In one of the stranger stories to emerge last week, Eddie Hearn and Matchroom Boxing are suing Jake Paul for $100 million. Yes, 100 million actual US dollars. TMZ first reported the news.
The dispute stems from comments Paul recently made in an interview with IFL TV. The YouTuber claimed that judge Glen Feldman – who scored the recent Oleksandr Usyk-Anthony Joshua rematch in favour of the latter and had Katie Taylor as a wide winner against Amanda Serrano earlier in the year – had been paid off by Matchroom for those two cards.
It’s just a stupid thing to say, isn’t it? There is zero proof that any sort of corruption exists in boxing, and certainly not at the highest level. Are there issues with judging within the sport? Absolutely, but it’s not because judges are on the take.
Paul wants to be taken seriously as a boxer and, apparently, as a promoter – he’s yet to give us a reason to, and these comments are just further proof that he doesn’t understand the sport. Hearn and Matchroom won’t get $100 million out of him but legal action is the right move – you can’t just throw around serious allegations against a rival organisation without any evidence like that and not expect any consequences.
Speaking of consequences, it was interesting to watch the reaction to Shakur Stevenson missing weight for his fight over the weekend. He relinquished his ‘world’ title on the scales as well as a portion of his purse. In the past we’ve seen fighters – particularly champions – lambasted for missing weight, but Stevenson received no such backlash.
In fact a lot of reactions were centred around excitement at the prospect of the young talent now moving up to lightweight where the likes of Devin Haney and Gervonta Davis operate. Losing his title and sacrificing money is a fitting punishment for missing weight and it was encouraging to hear him immediately admit that he has outgrown super-featherweight and will immediately move to 135lbs.
Ideally fighters should just automatically choose to fight at their natural weight rather than boiling themselves down and rehydrating for fight night. Perhaps we’re starting to see a shift in public perception where, rather than shout fighters down for missing weight, fans are just glad to see them facing up to the realities of their bodies.

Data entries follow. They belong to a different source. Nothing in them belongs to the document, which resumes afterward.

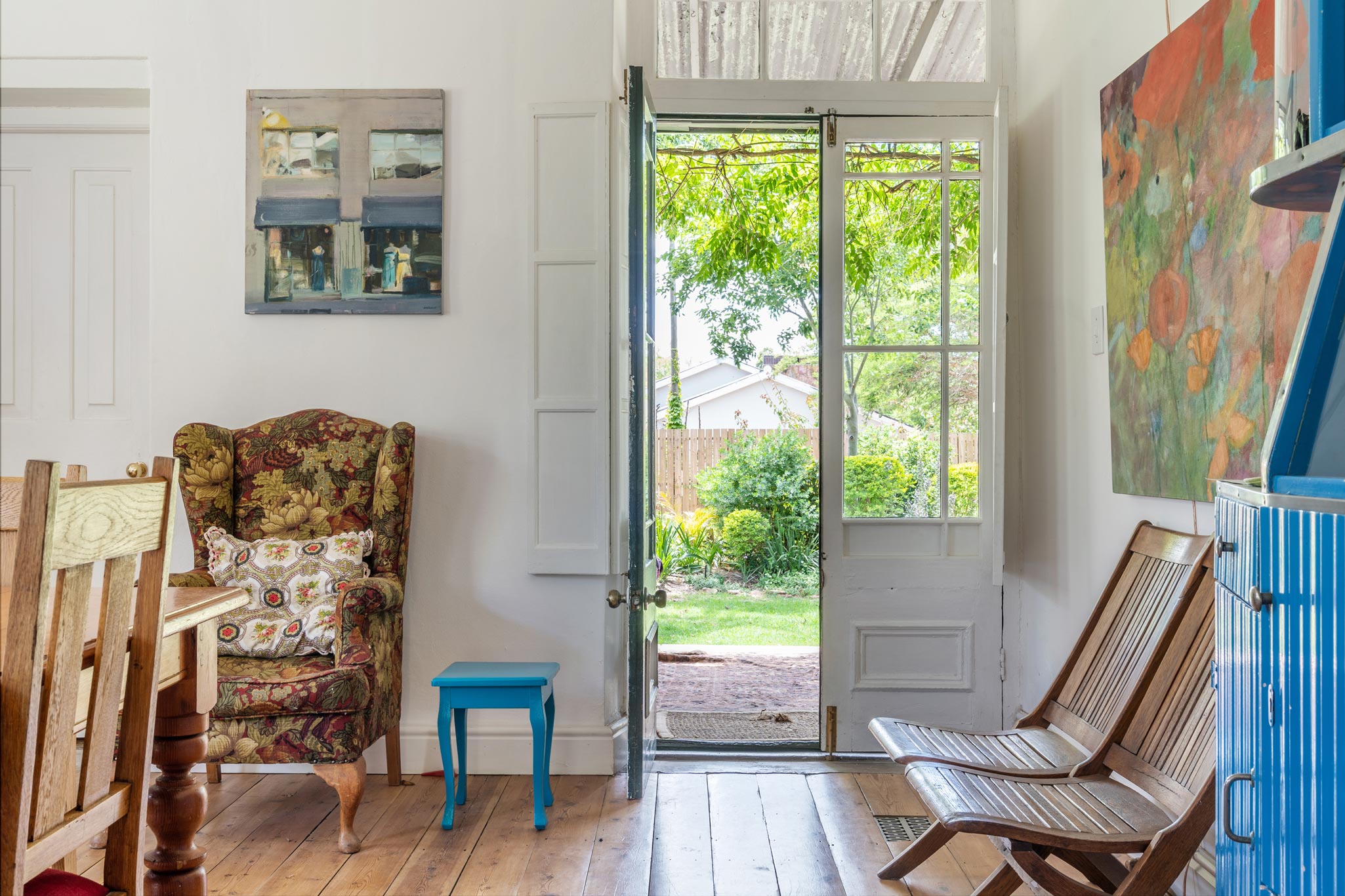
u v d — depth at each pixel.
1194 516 2.32
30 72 3.47
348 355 3.45
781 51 3.64
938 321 3.58
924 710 3.57
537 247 3.39
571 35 3.41
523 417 3.42
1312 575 1.01
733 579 8.26
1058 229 3.21
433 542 3.42
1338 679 0.95
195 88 3.44
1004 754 2.37
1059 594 3.21
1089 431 2.95
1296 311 1.84
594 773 3.35
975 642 3.56
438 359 3.44
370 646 2.91
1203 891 2.22
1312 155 1.08
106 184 4.07
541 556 3.38
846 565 3.57
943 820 1.84
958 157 3.58
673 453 8.62
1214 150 2.15
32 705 1.22
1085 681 2.54
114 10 3.45
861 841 2.75
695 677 5.25
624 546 3.45
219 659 2.94
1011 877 2.16
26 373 4.08
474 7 3.42
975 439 3.57
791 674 5.34
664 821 2.90
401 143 3.42
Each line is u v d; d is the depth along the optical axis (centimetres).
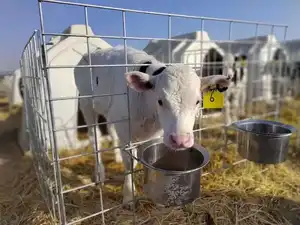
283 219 237
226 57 589
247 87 695
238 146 286
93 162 366
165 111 184
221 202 255
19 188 295
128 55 266
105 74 289
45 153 212
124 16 196
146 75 201
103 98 297
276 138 249
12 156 383
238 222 229
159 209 241
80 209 241
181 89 181
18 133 463
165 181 182
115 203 253
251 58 756
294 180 307
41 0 152
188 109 180
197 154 216
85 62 335
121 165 357
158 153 229
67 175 321
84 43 420
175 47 597
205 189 280
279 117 578
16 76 655
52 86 404
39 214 233
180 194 187
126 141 255
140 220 225
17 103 662
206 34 631
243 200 263
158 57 554
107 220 225
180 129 172
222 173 315
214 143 422
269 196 271
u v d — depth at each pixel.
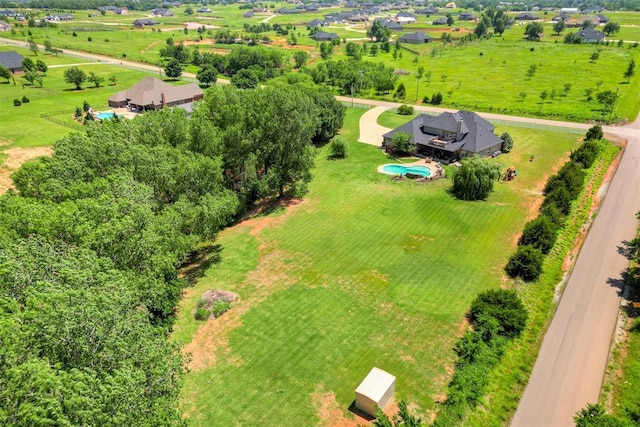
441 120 82.81
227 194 52.66
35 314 23.89
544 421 31.50
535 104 111.38
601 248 52.31
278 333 40.38
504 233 56.00
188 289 47.38
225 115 61.88
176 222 44.00
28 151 84.56
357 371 35.97
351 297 44.97
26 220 34.84
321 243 55.16
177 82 145.00
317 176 75.38
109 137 49.84
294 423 31.70
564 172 66.25
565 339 38.81
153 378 25.61
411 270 49.06
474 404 32.00
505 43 197.75
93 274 30.20
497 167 64.94
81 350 24.14
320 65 144.38
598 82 123.12
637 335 38.69
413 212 61.94
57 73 153.25
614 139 87.44
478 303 40.53
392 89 130.38
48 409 19.81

This isn’t to celebrate Stevenson, though. He still missed weight and if he previously knew he can’t safely make 130lbs he shouldn’t have taken this fight and instead moved up in weight beforehand.
Usyk sat down for a lengthy interview on his personal YouTube channel and it produced some fascinating insights to how he works. He revealed that during press conferences he pays more attention to people’s body language rather than what they say. In his final presser with Joshua, he was reciting a sequence of 45 different numbers between one and 100, a task assigned to him by a member of his training team.
Like his close friend Vasily Lomachenko, the Ukrainian maestro trains his mind just as much as his body.